▶ What this task involves
Please copy the lines below exactly, from the first one through the line showing "quickly when people perceive they may l".

(Stored data entries)
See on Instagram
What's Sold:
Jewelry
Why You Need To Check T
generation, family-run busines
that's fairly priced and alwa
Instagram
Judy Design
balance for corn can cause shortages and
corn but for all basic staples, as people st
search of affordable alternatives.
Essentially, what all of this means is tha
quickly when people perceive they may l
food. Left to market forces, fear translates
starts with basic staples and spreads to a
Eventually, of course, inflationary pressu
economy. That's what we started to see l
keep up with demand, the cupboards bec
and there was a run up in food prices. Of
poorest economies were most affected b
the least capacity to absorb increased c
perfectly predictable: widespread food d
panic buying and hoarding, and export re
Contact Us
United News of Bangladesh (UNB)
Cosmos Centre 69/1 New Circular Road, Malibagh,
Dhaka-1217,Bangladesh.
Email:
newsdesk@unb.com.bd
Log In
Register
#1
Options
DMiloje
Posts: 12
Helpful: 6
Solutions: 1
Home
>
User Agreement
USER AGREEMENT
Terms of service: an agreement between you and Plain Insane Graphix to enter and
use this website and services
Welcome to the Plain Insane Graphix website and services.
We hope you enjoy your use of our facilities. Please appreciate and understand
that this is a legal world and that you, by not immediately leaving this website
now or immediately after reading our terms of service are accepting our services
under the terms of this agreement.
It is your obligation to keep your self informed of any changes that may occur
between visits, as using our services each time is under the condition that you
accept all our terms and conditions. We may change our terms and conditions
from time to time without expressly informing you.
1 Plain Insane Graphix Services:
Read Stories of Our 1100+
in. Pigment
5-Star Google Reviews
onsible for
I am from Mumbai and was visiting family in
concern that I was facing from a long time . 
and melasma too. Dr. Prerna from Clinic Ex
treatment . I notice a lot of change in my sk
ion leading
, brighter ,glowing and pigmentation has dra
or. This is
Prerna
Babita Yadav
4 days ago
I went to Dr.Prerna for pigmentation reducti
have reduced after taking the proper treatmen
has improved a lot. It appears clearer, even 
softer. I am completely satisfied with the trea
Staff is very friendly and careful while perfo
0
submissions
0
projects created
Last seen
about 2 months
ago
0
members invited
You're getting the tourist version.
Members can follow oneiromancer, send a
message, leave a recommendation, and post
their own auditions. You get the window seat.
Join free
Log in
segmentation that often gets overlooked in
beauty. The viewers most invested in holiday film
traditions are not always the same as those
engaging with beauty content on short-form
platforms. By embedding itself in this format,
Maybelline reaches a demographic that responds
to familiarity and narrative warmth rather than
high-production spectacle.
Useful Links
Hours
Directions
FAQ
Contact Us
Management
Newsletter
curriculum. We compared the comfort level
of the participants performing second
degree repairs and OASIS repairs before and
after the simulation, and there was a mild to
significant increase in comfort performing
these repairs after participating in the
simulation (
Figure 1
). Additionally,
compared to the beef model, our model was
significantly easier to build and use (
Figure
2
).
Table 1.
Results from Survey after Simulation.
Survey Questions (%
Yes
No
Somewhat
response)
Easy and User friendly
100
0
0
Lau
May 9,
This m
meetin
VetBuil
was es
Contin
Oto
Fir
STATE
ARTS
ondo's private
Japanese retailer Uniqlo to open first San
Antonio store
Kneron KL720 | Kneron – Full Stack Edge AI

▶ Result of this task
See on Instagram
What's Sold:
Jewelry
Why You Need To Check T
generation, family-run busines
that's fairly priced and alwa
Instagram
Judy Design
balance for corn can cause shortages and
corn but for all basic staples, as people st
search of affordable alternatives.
Essentially, what all of this means is tha
quickly when people perceive they may l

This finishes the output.